Extracted text ->

BEGIN

Caries Prevention, Risk Assessment, Diagnosis, and Treatment. Module 2: Caries Prevention
2.4 Dental Sealants
Properly applied dental sealants are an excellent pit-and-fissure caries preventive measure. Sealants should be applied as tooth morphology (deep or uncoalesced pits and fissures) and risk classifications dictate. Sealants are effective when placed over incipient lesions, where it has been shown that entombed bacteria die and the caries process stops following sealant placement. Sealants have also been shown to reduce the salivary level of caries-causing bacteria.48,49 Placing sealants on the teeth of patients at high risk for dental caries isolates pits and fissures at sites that can harbor cariogenic bacteria and helps eliminate the dental caries infection.
Sealants are often placed in venues such as dental sealant programs conducted in schools. In these programs, sound pits and fissures as well as those that have incipient and obvious caries are sealed. It is appropriate to seal incipient and carious teeth in school-based programs because the dentist does not know when the child will be able to visit a dental office or clinic for treatment, and sealants will at least slow the disease process.

END

Dataset records ->

BEGIN

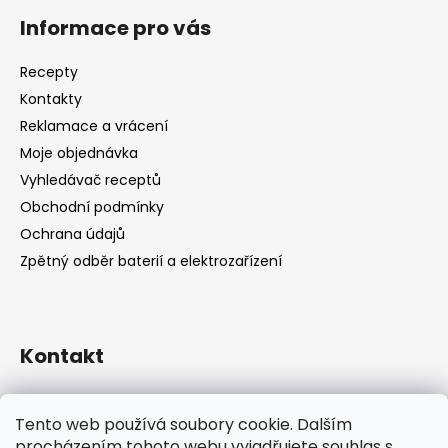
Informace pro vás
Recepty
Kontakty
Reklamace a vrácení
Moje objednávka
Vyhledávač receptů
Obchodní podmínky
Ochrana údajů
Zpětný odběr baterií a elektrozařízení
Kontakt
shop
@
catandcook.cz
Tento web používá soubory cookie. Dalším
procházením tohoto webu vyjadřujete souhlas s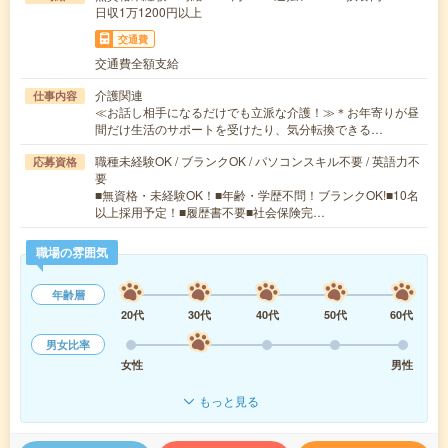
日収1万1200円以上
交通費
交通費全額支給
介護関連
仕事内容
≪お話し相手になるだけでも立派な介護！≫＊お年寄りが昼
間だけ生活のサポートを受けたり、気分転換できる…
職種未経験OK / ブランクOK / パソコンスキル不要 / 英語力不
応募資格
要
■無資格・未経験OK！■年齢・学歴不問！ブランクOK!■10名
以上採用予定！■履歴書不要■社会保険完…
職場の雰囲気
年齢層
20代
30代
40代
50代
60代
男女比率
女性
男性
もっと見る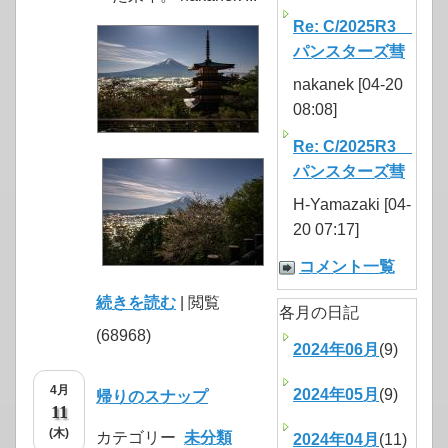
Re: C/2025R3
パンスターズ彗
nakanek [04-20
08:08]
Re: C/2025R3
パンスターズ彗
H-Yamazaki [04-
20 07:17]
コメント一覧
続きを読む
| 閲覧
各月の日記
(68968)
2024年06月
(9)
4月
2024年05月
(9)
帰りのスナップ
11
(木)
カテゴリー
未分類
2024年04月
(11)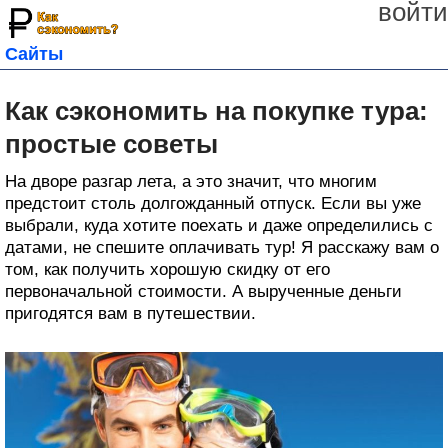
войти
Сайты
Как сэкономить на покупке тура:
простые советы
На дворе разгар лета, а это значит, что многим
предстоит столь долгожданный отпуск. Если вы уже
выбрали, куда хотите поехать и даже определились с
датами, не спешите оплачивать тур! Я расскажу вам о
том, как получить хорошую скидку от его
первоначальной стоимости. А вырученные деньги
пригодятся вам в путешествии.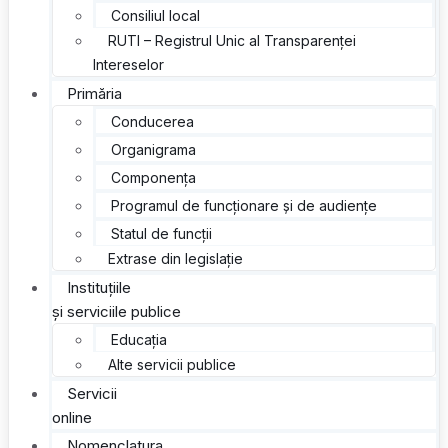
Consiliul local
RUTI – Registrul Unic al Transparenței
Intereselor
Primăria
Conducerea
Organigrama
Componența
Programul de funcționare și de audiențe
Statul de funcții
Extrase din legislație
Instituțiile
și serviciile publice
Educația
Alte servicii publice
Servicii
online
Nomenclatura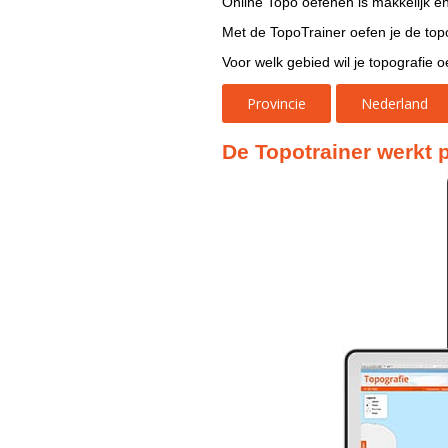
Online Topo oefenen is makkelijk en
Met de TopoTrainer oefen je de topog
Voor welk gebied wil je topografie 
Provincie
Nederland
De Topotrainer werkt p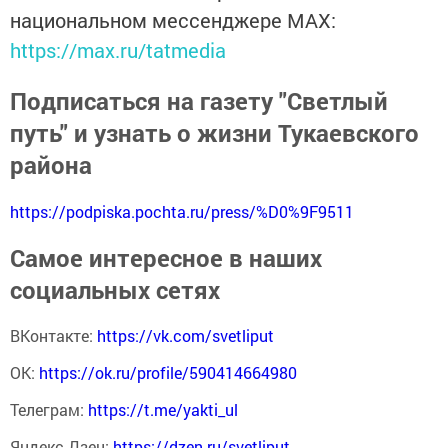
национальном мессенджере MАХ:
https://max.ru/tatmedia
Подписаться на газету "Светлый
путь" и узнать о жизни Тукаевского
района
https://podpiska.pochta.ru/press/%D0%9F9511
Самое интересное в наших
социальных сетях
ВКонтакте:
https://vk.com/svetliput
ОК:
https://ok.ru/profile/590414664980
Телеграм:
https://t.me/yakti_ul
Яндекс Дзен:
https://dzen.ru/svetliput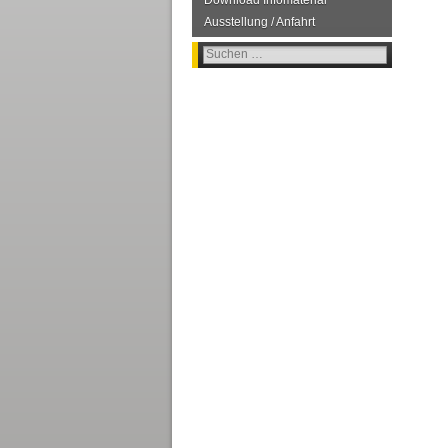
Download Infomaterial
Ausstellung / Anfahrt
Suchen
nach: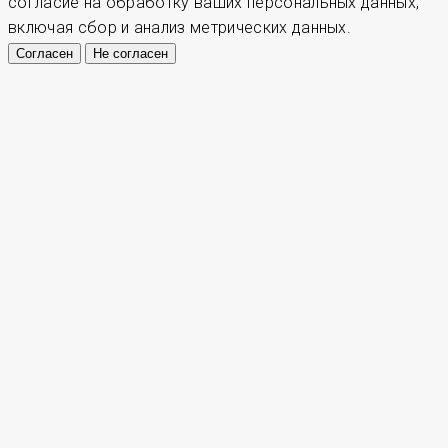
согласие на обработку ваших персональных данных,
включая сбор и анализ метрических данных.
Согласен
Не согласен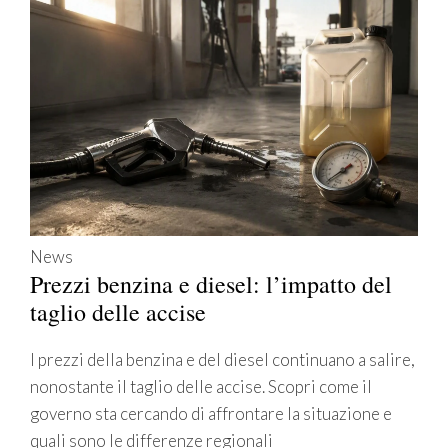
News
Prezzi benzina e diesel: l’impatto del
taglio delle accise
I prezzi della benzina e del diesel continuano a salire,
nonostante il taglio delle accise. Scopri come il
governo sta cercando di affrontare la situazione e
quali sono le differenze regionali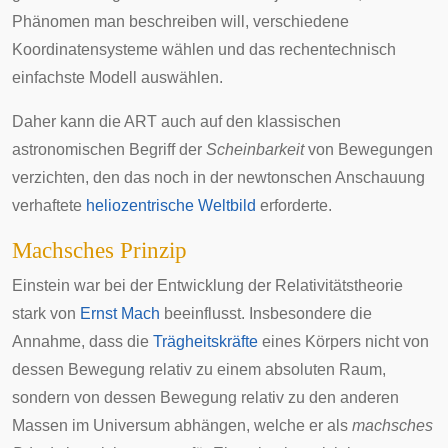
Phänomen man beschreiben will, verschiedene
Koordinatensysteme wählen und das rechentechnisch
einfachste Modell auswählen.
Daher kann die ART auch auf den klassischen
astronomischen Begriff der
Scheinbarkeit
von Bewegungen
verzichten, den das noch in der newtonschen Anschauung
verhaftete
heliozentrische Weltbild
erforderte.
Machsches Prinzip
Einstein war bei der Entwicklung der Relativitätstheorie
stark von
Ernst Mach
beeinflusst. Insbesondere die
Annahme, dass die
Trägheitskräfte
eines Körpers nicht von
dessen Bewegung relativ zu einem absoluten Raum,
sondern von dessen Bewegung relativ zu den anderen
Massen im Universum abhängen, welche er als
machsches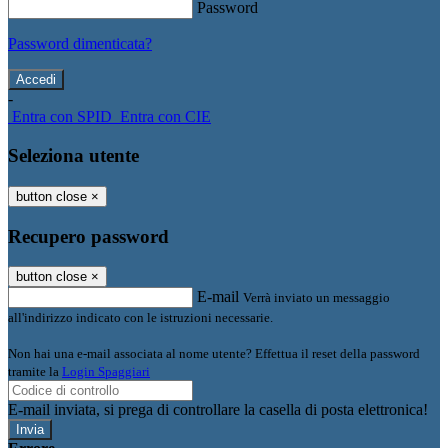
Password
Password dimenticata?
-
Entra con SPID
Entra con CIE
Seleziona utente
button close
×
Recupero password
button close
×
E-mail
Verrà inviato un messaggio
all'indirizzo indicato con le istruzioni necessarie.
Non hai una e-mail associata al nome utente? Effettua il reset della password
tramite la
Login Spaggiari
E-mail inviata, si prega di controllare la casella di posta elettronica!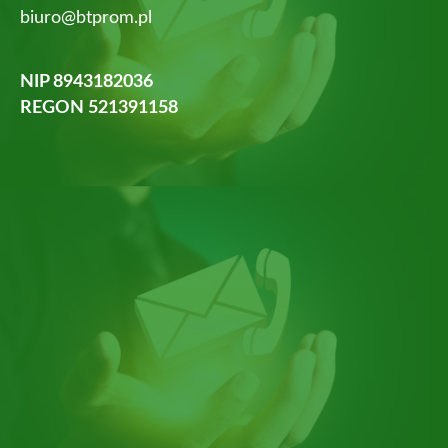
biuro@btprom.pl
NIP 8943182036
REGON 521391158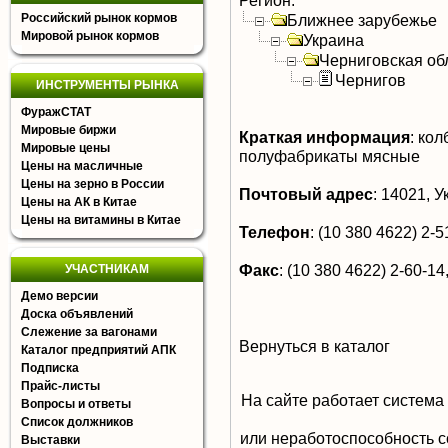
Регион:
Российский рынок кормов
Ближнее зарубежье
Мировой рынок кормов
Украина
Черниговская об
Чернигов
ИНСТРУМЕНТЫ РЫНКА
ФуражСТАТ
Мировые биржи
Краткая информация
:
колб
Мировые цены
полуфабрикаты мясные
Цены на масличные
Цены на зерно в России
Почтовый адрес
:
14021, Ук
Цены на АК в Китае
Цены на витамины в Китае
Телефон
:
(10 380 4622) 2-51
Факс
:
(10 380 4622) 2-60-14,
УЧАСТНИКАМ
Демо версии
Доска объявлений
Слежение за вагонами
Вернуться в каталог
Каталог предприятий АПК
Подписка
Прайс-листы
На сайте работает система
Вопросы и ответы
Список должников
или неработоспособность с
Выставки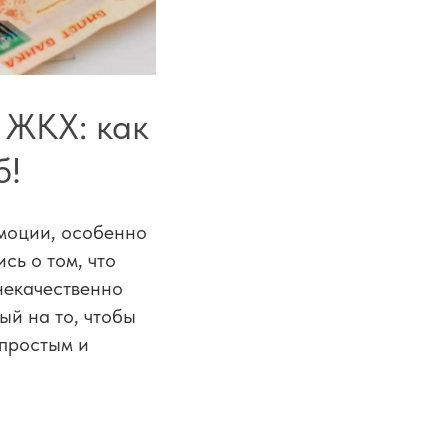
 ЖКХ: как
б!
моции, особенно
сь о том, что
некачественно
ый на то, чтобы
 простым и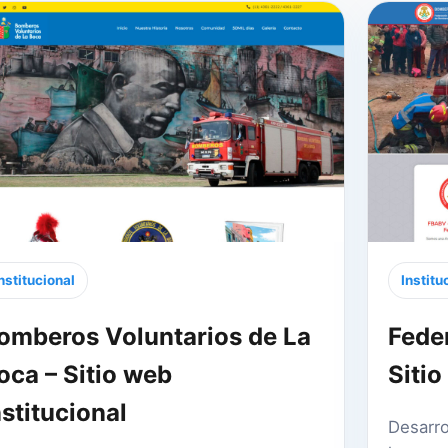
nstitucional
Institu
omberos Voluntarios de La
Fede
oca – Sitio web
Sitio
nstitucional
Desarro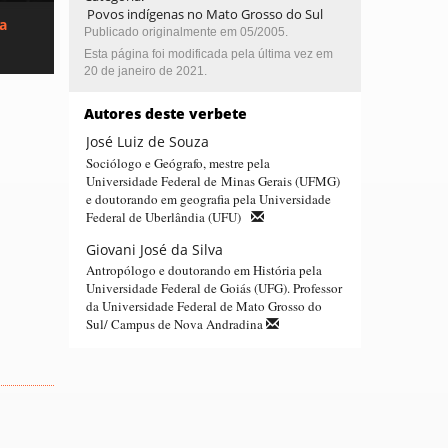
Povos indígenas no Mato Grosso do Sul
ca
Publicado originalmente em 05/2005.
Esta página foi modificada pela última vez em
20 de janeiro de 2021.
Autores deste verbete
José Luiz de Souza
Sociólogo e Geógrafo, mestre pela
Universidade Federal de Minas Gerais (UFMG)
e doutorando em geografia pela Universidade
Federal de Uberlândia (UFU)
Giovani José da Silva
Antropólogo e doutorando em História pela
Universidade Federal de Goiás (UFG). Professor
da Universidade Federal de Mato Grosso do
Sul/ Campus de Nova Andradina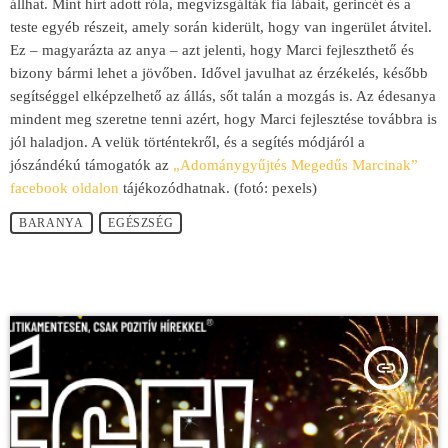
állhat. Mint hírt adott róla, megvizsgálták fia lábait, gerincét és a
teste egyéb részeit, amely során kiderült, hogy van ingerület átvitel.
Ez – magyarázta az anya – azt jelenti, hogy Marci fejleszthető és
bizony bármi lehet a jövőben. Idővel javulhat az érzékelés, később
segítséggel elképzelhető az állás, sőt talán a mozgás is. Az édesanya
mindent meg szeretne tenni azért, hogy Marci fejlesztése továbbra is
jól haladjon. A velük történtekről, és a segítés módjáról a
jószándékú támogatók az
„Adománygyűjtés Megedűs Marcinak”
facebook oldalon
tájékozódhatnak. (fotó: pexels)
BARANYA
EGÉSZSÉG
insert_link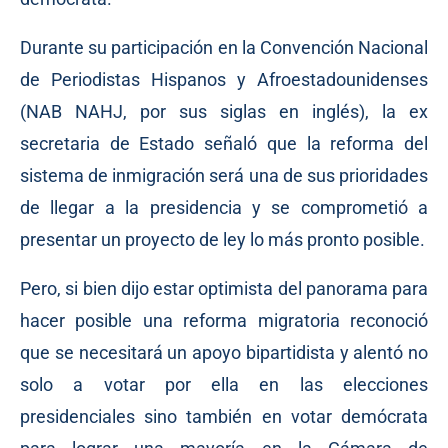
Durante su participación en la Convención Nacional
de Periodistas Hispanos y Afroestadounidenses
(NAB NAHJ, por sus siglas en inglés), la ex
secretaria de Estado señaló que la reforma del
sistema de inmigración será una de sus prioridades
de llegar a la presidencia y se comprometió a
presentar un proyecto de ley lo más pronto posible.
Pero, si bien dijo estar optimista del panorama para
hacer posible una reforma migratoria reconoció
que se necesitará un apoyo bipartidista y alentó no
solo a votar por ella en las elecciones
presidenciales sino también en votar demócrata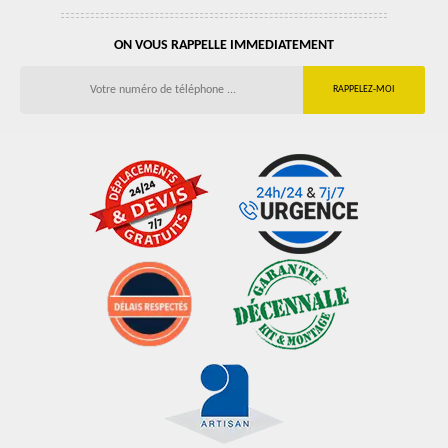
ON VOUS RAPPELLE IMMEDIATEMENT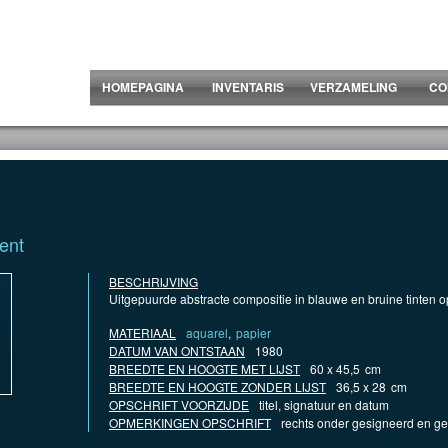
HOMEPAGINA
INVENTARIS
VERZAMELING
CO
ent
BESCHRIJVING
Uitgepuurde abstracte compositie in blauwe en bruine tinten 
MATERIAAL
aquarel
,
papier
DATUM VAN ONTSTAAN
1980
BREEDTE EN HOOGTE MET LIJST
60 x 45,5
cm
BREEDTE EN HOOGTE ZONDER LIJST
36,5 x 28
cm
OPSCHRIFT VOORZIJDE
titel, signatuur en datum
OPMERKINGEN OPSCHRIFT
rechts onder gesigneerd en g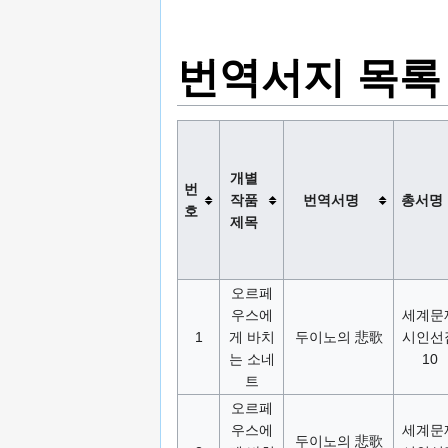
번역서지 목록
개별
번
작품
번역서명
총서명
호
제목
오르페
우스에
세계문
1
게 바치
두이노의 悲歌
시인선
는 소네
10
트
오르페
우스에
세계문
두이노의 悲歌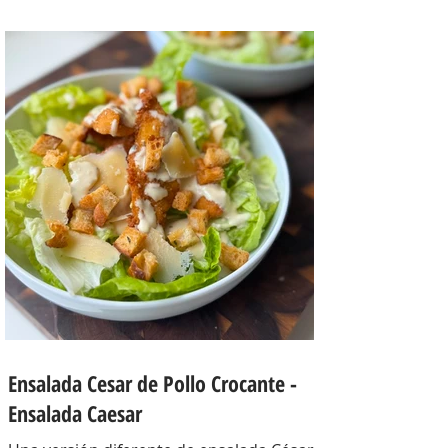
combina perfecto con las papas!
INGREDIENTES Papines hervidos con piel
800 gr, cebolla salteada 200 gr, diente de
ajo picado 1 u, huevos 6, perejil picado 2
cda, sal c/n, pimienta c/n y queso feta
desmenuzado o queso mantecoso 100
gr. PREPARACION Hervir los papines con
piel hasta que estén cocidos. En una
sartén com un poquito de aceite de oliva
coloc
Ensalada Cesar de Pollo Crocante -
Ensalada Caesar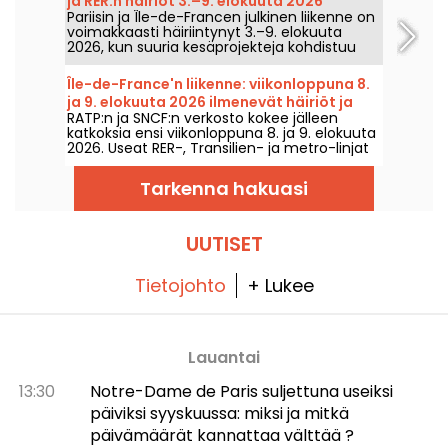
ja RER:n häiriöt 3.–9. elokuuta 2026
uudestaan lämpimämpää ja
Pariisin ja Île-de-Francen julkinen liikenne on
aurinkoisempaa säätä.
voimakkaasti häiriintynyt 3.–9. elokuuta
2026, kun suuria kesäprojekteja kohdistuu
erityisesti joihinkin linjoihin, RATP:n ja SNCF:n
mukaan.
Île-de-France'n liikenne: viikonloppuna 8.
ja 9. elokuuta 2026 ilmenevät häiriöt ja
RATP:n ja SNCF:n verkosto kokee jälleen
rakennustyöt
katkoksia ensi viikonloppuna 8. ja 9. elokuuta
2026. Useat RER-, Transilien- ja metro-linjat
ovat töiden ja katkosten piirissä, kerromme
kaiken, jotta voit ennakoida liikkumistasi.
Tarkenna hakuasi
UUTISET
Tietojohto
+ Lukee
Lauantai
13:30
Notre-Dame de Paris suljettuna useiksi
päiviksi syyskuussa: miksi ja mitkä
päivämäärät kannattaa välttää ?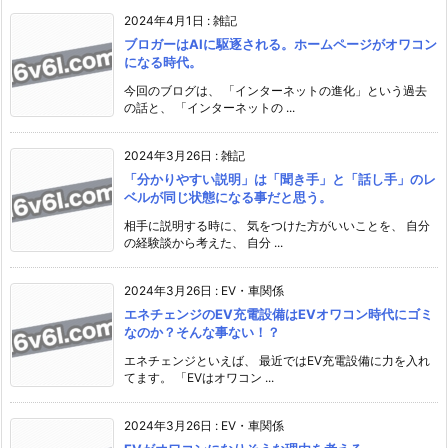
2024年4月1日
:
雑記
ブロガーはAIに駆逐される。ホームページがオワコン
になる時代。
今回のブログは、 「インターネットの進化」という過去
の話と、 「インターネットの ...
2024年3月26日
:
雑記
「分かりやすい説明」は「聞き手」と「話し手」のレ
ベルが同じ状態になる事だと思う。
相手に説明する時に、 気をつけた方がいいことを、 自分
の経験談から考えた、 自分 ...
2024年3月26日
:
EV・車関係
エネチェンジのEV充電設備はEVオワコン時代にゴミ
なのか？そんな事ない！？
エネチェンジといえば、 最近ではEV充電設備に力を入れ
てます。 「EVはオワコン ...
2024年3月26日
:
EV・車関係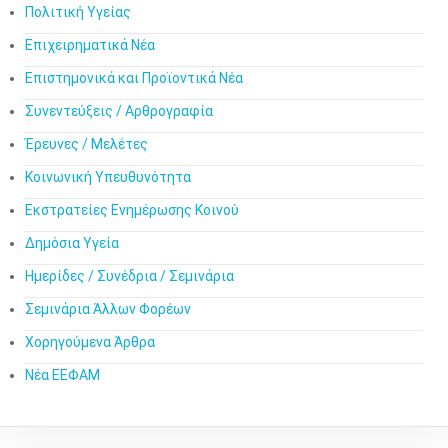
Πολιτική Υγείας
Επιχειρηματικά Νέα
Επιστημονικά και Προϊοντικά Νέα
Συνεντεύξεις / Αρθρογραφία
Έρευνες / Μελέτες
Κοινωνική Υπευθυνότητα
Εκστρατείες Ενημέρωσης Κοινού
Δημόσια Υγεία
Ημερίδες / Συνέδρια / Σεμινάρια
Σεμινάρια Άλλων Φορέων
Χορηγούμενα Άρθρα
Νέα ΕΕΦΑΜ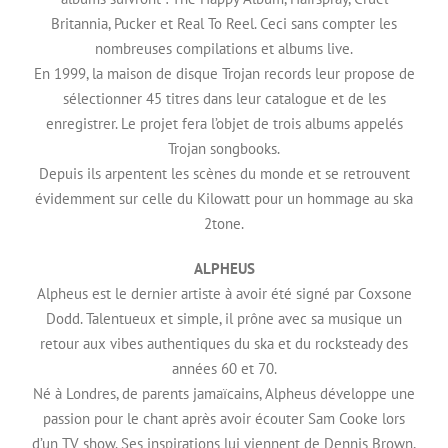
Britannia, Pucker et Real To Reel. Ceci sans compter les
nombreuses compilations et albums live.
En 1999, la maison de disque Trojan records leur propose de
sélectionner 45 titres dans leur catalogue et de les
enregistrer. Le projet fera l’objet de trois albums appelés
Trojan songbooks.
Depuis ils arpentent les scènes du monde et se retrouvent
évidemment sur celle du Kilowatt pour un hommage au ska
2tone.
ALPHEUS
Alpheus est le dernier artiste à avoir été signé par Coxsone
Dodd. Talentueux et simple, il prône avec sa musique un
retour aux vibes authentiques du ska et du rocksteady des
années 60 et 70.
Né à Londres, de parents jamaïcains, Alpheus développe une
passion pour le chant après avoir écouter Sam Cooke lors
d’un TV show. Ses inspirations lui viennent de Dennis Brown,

END

Prompt -> Write out the part of the dental sealants text that begins at the words "Caries Prevention, Risk" and ends after the words "dental caries infection.", copying it word for word.

Response to this task ->
Caries Prevention, Risk Assessment, Diagnosis, and Treatment. Module 2: Caries Prevention
2.4 Dental Sealants
Properly applied dental sealants are an excellent pit-and-fissure caries preventive measure. Sealants should be applied as tooth morphology (deep or uncoalesced pits and fissures) and risk classifications dictate. Sealants are effective when placed over incipient lesions, where it has been shown that entombed bacteria die and the caries process stops following sealant placement. Sealants have also been shown to reduce the salivary level of caries-causing bacteria.48,49 Placing sealants on the teeth of patients at high risk for dental caries isolates pits and fissures at sites that can harbor cariogenic bacteria and helps eliminate the dental caries infection.